→ Given instruction
Convert the lines of all the records below into a Markdown table with the columns Row and Line, numbering each row and skipping blank lines. Leave the pictures out of the table.

→ Source records
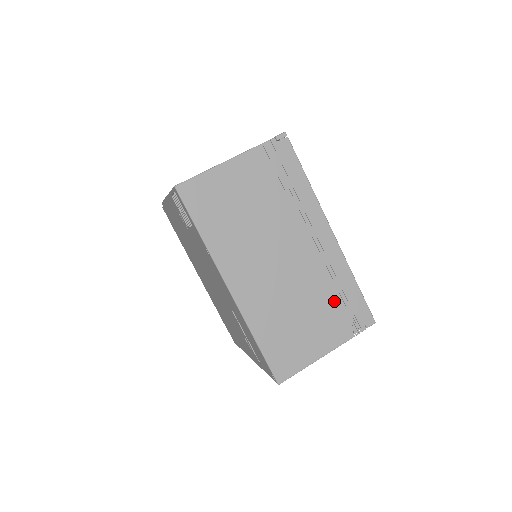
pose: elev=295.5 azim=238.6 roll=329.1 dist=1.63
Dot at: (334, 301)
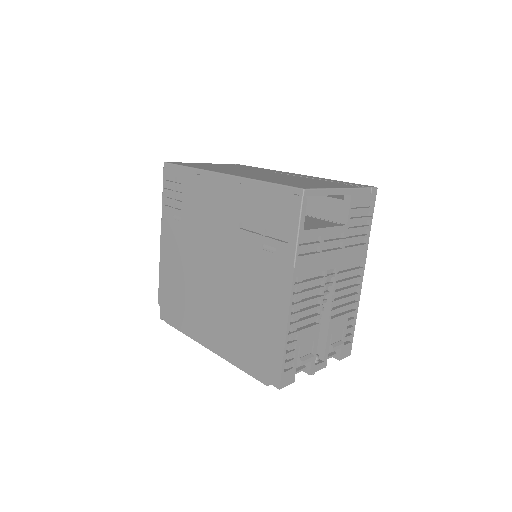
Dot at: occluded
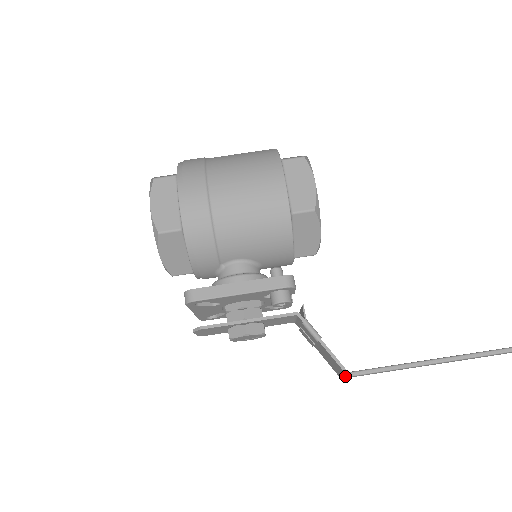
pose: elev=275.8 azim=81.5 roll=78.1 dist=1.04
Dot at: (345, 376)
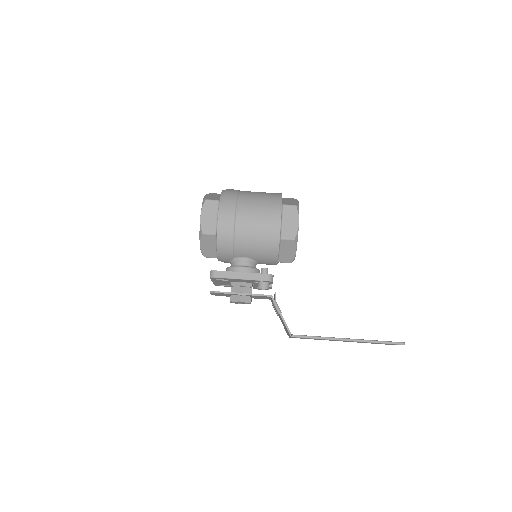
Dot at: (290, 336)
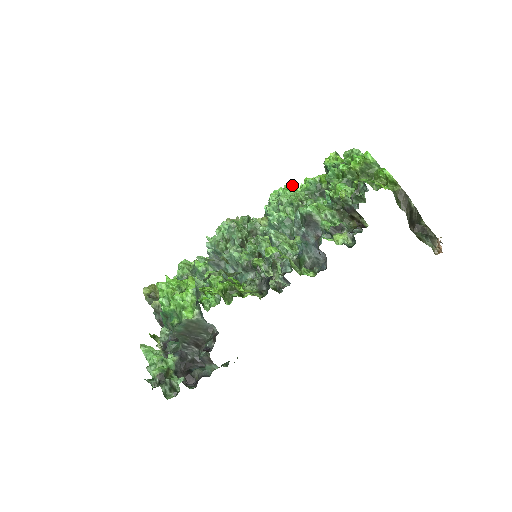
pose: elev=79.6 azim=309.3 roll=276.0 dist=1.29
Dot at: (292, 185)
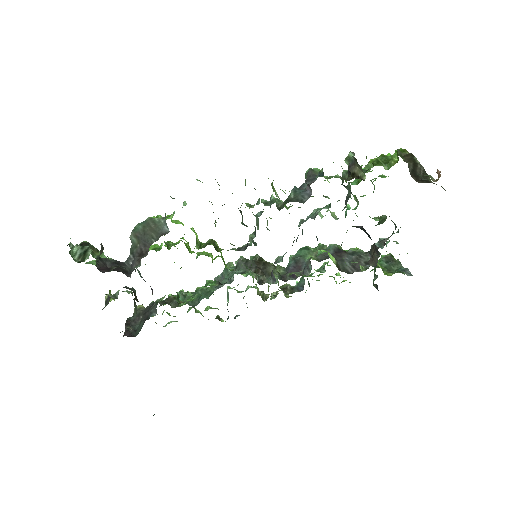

→ Task answer
| Row | Line |
|---|---|
| 1 | pose: elev=295.5 azim=238.6 roll=329.1 dist=1.63 |
| 2 | Dot at: (334, 301) |
| 3 | Dot at: occluded |
| 4 | pose: elev=275.8 azim=81.5 roll=78.1 dist=1.04 |
| 5 | Dot at: (345, 376) |
| 6 | Dot at: (290, 336) |
| 7 | pose: elev=79.6 azim=309.3 roll=276.0 dist=1.29 |
| 8 | Dot at: (292, 185) |